SQL Endpoints and clusters are not really optimized for web applications as we are an analytics and big data processing compute engine, not a transactional database. However, some customers have wanted to be able to launch SQL queries and use the data in third party applications. One of the use cases I have seen specifically is the ability to update or view data in an application directly from Databricks SQL. These use cases often have lower SLA requirements and users understand that the browser may take a little longer to load than a typical NoSQL database.
This application allows users to view a list of all the databases in Databricks, submit SQL queries directly against compute, and view the results of the query.
Disclaimer: This is the first time I have used HTML is a long time so please forgive me for the website itself.
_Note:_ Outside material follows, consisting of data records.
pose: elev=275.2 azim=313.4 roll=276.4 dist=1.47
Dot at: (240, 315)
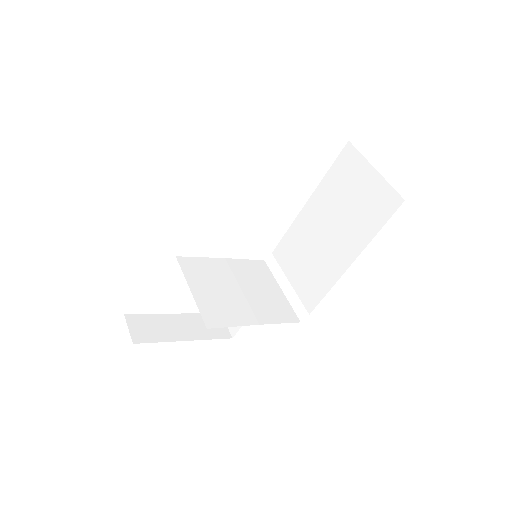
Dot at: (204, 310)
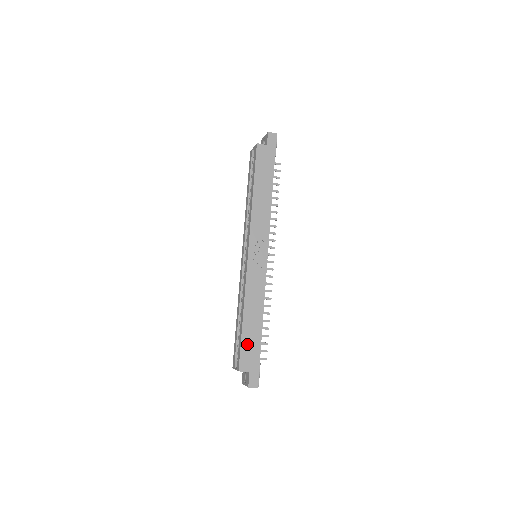
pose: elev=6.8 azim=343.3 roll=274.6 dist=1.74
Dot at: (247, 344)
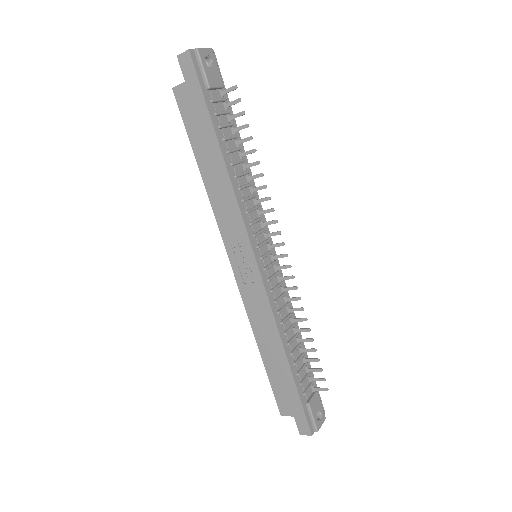
Dot at: (278, 383)
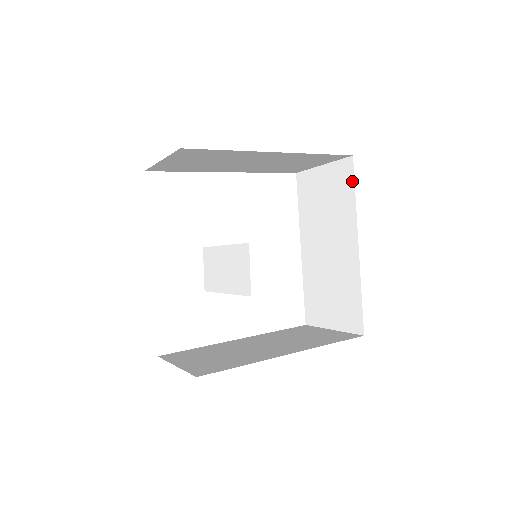
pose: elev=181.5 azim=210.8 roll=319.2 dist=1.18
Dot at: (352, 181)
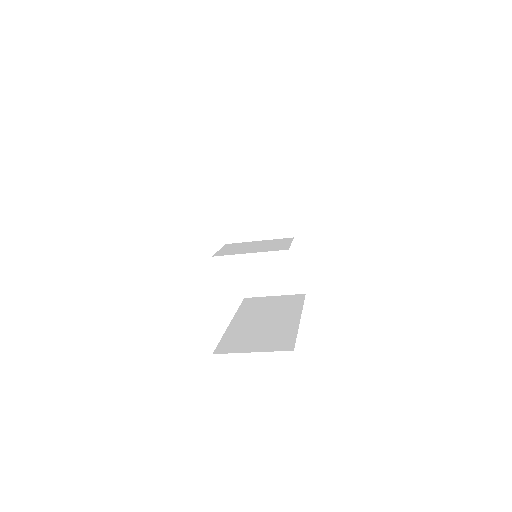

To make it easier for others to run this application, I have a simple configuration file that needs to be created. I would recommend saving this to app/app_config.conf and it should run smoothly.
Here is a simple example:
[DEV]
server_hostname=adb-1234567890123456.11.azuredatabricks.net
http_path=/sql/1.0/endpoints/1234567890123456
access_token=123456789012345678901234567890123456
Please note the requirements.txt file for all dependecies and we are using a Python 3.8 environment.
To run the application locally:
- Open a command line.
- Navigate to the
appdirectory. - Run the below commands.
export FLASK_APP=main export FLASK_ENV=development flask run - Navigate to
127.0.0.1:5000
To build and run the docker container run the following commands.
docker image build -t db_web_app .
docker run -p 5000:5000 -d db_web_app
Now navigate to localhost:5000 in a web browser. Note that the URL may be different depending on where you run the container. In this example, I just run it locally.